GIVEN EXERCISE A:
Summarize the biography of Albert II of Anhalt-Zerbst in two sentences.
GIVEN EXERCISE B:
Quote the biography of Albert II of Anhalt-Zerbst word for word, from "He was the third" up to and including "Conrad, Margrave of Brandenburg-Stendal.".

SOURCE EXCERPT:

= Albert II of Anhalt-Zerbst =

German prince

Albert II, Prince of Anhalt-Zerbst (died 17 July 1362) was a German prince of the House of Ascania and ruler of the principality of Anhalt-Zerbst.

He was the third son of Albert I, Prince of Anhalt-Zerbst, but the eldest child born to his second wife Agnes, daughter of Conrad, Margrave of Brandenburg-Stendal.

==Life==
Still a minor when his father died in 1316, Albert and his younger brother and co-ruler Waldemar I were put under the custody of their maternal uncle, Waldemar, Margrave of Brandenburg-Stendal. When both brothers were proclaimed adults, they decided to ruled jointly without a territorial division of their inheritance, but with separated residences: Waldemar I decided to live in Dessau and Albert in Zerbst or Köthen.

Together, the brothers acquired full sovereignty over Zerbst, the Margraviate of Landsberg, and the Palatine County of Saxony after the extinction of the Ascanian line of Brandenburg (Frankfurt-am-Main, 27 September 1320), but the Margraviate of Brandenburg was taken by the Emperor Louis IV on behalf of his son. Three years later, in 1323, Albert was granted the title "Princeps Ascaniae" (Prince of Ascania).

==Marriages and Issue==
On 2 September 1324 Albert married Agnes (d. bef. 25 January 1337), daughter of Vitslav III, Prince of Rügen. The union was childless.

EXTRACTED MATERIAL:
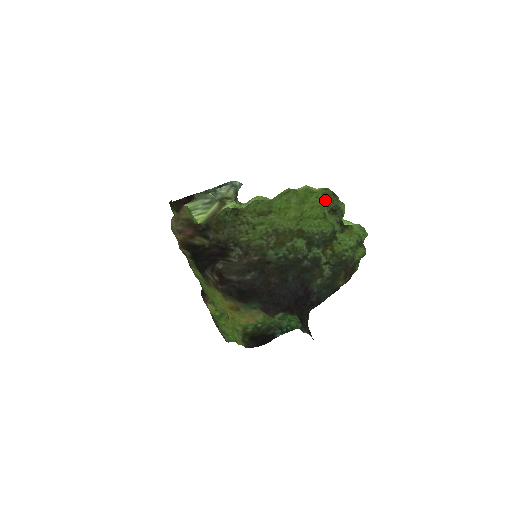
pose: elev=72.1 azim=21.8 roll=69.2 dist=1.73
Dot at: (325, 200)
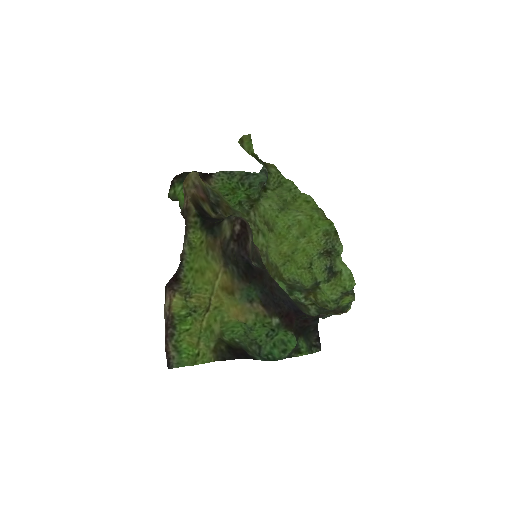
Dot at: (322, 241)
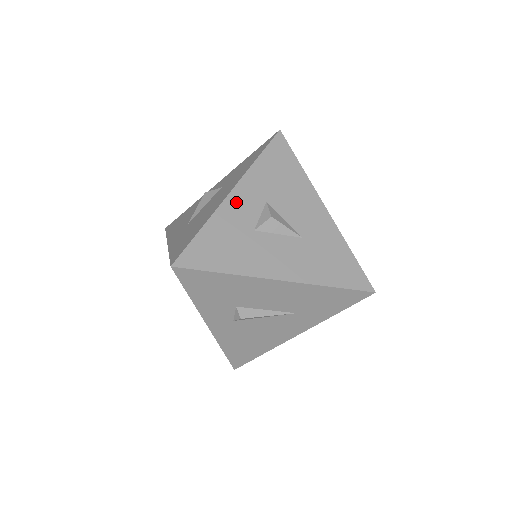
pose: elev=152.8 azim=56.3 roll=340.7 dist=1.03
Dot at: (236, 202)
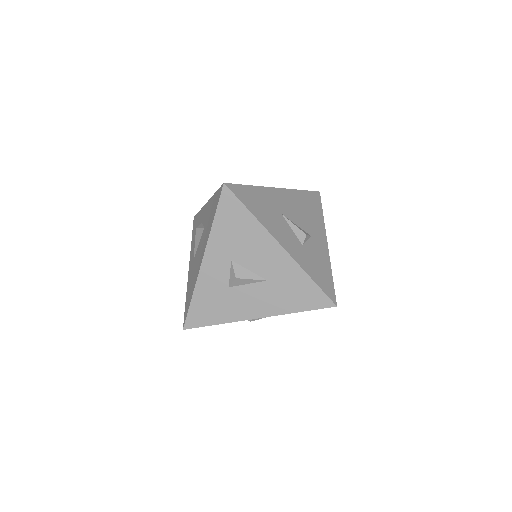
Dot at: (209, 269)
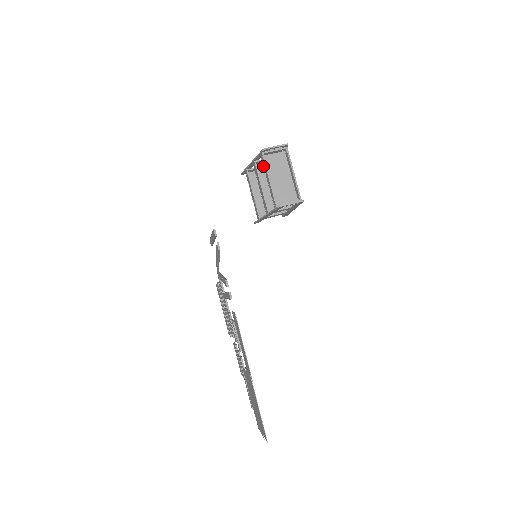
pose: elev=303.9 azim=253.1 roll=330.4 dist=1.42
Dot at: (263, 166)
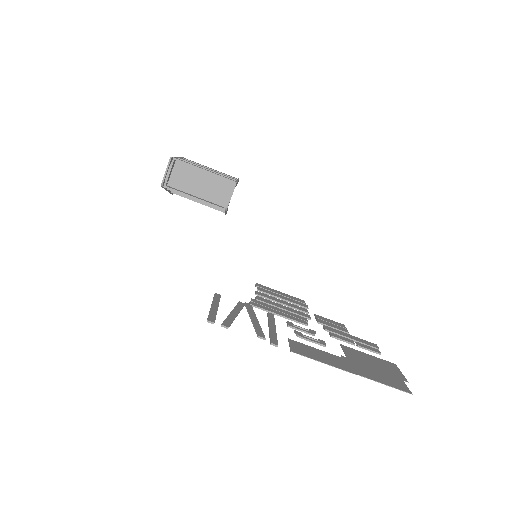
Dot at: occluded
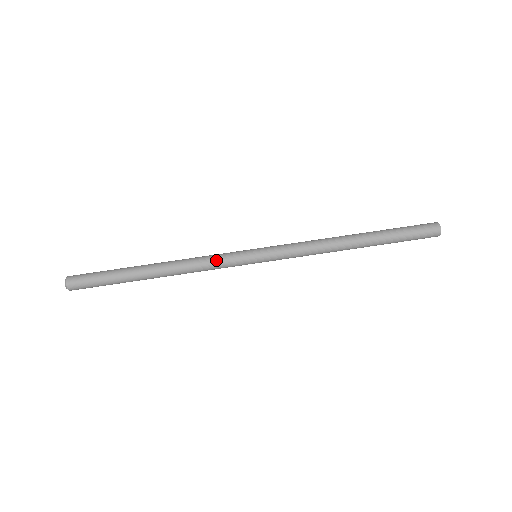
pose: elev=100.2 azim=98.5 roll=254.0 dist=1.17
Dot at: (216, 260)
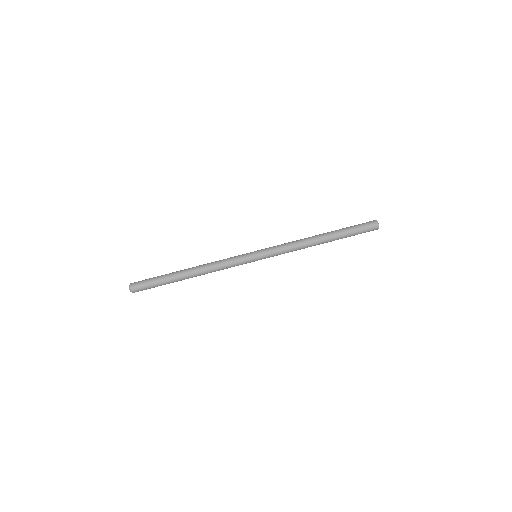
Dot at: (229, 260)
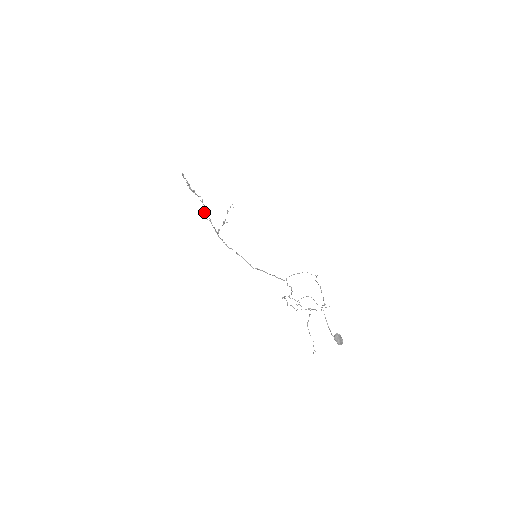
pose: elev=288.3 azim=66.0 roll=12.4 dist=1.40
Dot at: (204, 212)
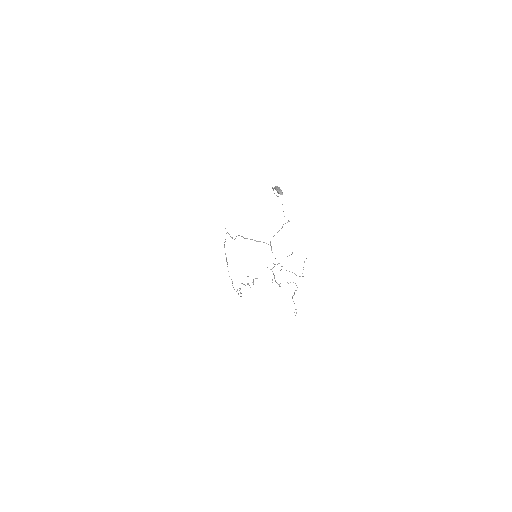
Dot at: (238, 294)
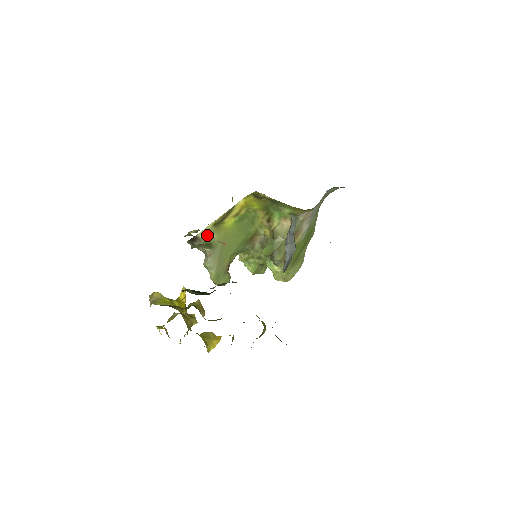
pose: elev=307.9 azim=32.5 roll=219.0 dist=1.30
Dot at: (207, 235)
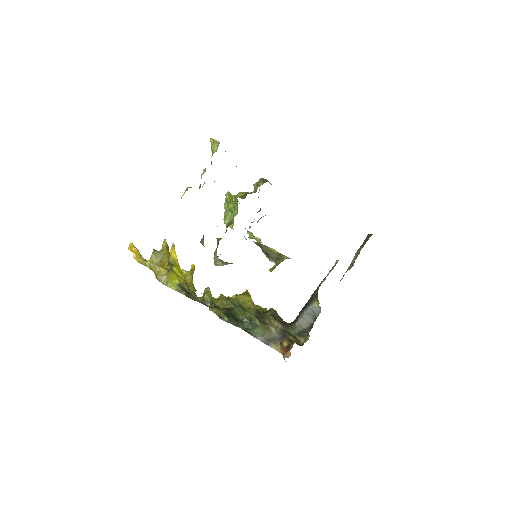
Dot at: occluded
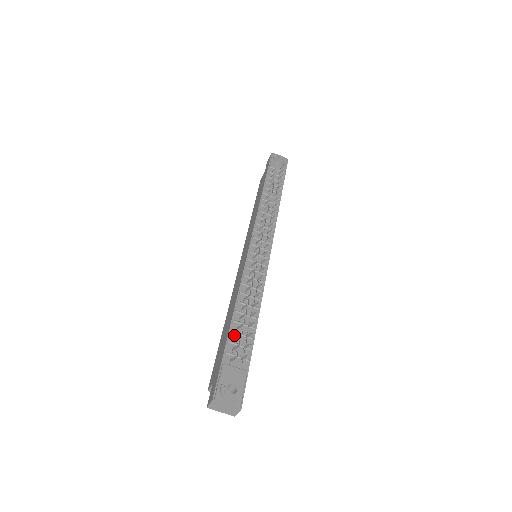
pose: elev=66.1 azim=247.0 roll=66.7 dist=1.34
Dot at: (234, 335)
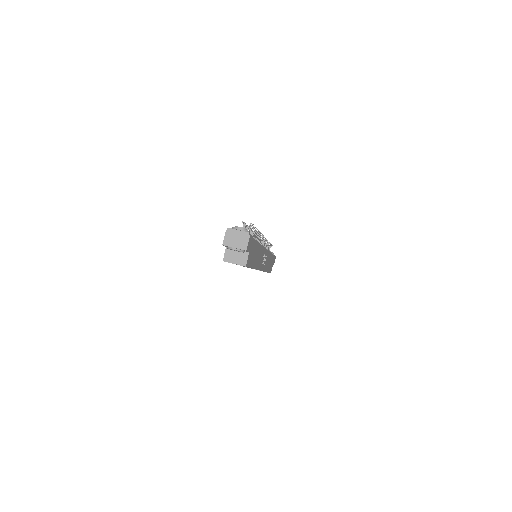
Dot at: occluded
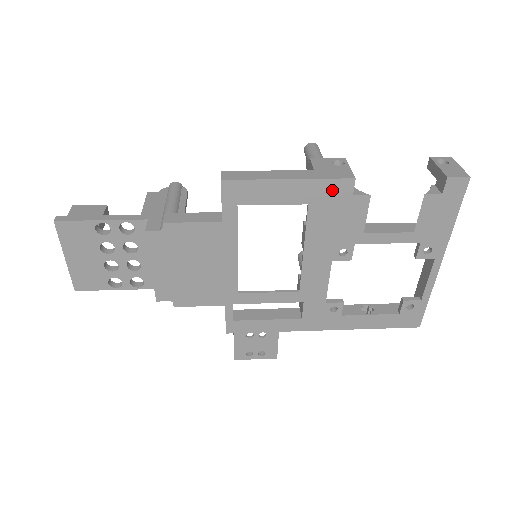
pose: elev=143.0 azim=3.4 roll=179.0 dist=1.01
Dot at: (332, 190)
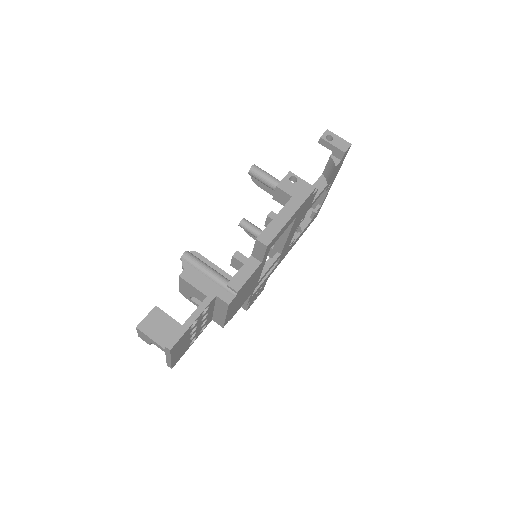
Dot at: (306, 202)
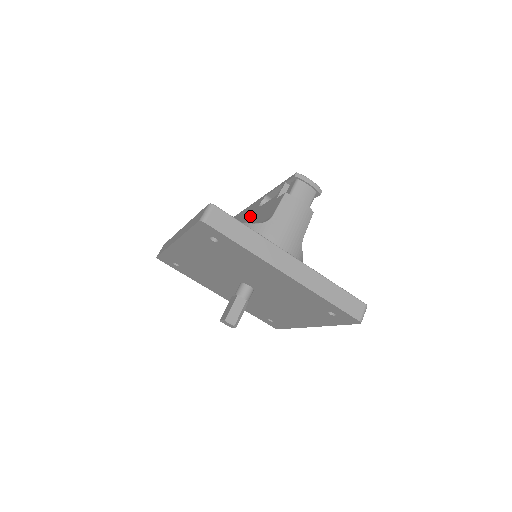
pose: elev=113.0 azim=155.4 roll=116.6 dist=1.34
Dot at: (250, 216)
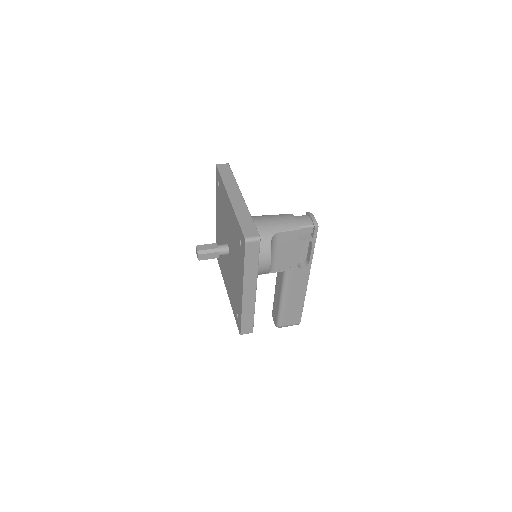
Dot at: occluded
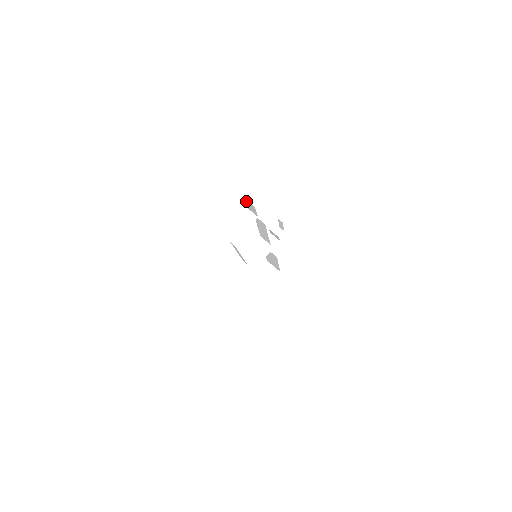
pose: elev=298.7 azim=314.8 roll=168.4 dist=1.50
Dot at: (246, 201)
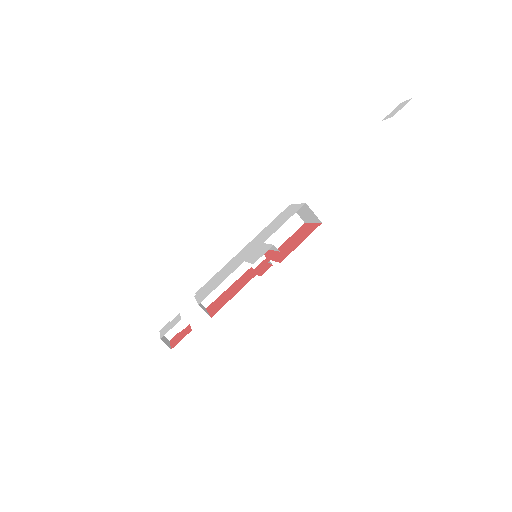
Dot at: occluded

COMPLETE OUTPUT A:
Albert II, Prince of Anhalt-Zerbst, who died on 17 July 1362, was a German prince of the House of Ascania. He was still a minor when his father died, and he later ruled jointly with his younger brother Waldemar I, with whom he acquired full sovereignty over Zerbst, the Margraviate of Landsberg, and the Palatine County of Saxony in 1320, before receiving the title "Princeps Ascaniae" in 1323 and contracting a childless marriage to Agnes, daughter of Vitslav III, Prince of Rügen, in 1324.

COMPLETE OUTPUT B:
He was the third son of Albert I, Prince of Anhalt-Zerbst, but the eldest child born to his second wife Agnes, daughter of Conrad, Margrave of Brandenburg-Stendal.